The group gathered in a Parnell park today, just around the corner from Mr Key's home, in the first of a series of events around the country in the lead-up to Mother's Day urging support for Labour MP Sue Moroney's bill to extend paid leave from the current 18 weeks to 26 weeks.

Hospital caregiver Natalie Poi, whose daughter Sage celebrated her first birthday at the event with a giant chocolate cake, said she decided to feed Sage with formula milk from birth because she was afraid of weaning her off breastfeeding when she had to go back to work after 16 weeks, which was the maximum paid leave until April 1 this year.

"I chose to formula-feed her because if I only had 16 weeks I couldn't breastfeed because I was worried that she wouldn't come off," she said.


"Some kids come off easily, some kids don't."

In the event her circumstances changed and she has been able to stay at home with Sage and her two other children aged 7 and 16, and she said Sage's health had not suffered.

But Ms Moroney said the Ministry of Health had reversed the position that it took on breastfeeding when her first bill on the issue was introduced in 2012.

"The first time the Ministry of Health said there was no connection between paid parental leave and increasing breastfeeding. This time round they acquiesced on that," she said.

She said the ministry had now "very conservatively" calculated that extending paid leave to six months would save about $3 million a year in health costs by enabling mothers to keep breastfeeding for longer.

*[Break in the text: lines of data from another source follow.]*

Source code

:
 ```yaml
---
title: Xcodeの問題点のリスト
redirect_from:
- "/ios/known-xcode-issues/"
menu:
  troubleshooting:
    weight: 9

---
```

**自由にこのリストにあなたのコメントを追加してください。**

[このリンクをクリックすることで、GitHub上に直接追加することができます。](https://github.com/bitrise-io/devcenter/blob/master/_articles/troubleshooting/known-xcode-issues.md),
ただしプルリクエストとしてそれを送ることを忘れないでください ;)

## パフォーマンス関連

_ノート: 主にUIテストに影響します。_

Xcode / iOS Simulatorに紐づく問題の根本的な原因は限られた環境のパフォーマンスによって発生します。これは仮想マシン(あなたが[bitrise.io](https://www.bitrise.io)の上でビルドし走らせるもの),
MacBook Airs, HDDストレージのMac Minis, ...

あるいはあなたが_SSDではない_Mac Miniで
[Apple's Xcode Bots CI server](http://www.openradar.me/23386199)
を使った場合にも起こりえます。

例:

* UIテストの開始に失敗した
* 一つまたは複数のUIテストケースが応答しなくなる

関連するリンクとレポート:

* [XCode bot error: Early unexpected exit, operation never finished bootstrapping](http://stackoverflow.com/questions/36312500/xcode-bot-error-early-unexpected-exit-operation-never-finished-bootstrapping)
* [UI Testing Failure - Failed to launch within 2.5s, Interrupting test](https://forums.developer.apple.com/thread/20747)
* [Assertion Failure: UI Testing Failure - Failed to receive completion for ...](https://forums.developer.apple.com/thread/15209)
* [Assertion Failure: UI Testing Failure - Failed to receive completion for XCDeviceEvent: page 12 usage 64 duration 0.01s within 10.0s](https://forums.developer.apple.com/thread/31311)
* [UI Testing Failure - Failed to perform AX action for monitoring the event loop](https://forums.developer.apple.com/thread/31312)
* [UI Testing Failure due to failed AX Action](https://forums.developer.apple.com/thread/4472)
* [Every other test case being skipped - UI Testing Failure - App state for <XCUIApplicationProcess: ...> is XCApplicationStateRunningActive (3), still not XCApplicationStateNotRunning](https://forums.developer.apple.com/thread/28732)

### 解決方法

She said she was confident the bill would pass its second reading due on May 25. Her earlier bill tied 60-60 so it did not proceed, but since then the Opposition has gained one extra seat through NZ First leader Winston Peter's win in last year's Northland byelection.

However Finance Minister Bill English's office said last month that the Government still planned to veto the bill on financial grounds because the immediate cost had not been authorised.

Ms Moroney said extending paid leave to 26 weeks would cost an extra $107 million a year, but it would also save $28 million a year in childcare subsidies, reduced unemployment benefits, reduced health costs and higher taxes.


She said the net cost was small compared with the $1 billion the Government has allowed for new spending in this month's Budget and $2.5 billion in next year's Budget, which is expected to be used for election-year tax cuts.

"There is no question that there is additional funding available, it's about whether they choose to spend it on families," she said.

Jacinta Fa'alili-Fidow, manager of the Taha Well Pacific Mother and Infant Service, told the gathering that extending paid leave to six months was important to reinforce the Ministry of Health recommendation that babies should be fed exclusively on breastmilk until six months if possible.

She said those who argued that parents chose to have babies and should pay for them ignored the fact that almost no one could afford to stop work in the current Auckland housing market without publicly funded support.

"The housing market is massively out of control," she said.

"Probably only 1 per cent can afford to have children in these circumstances. We need to invest in our families to have children, to have healthy, thriving children, and we can't make the excuse that it's not affordable."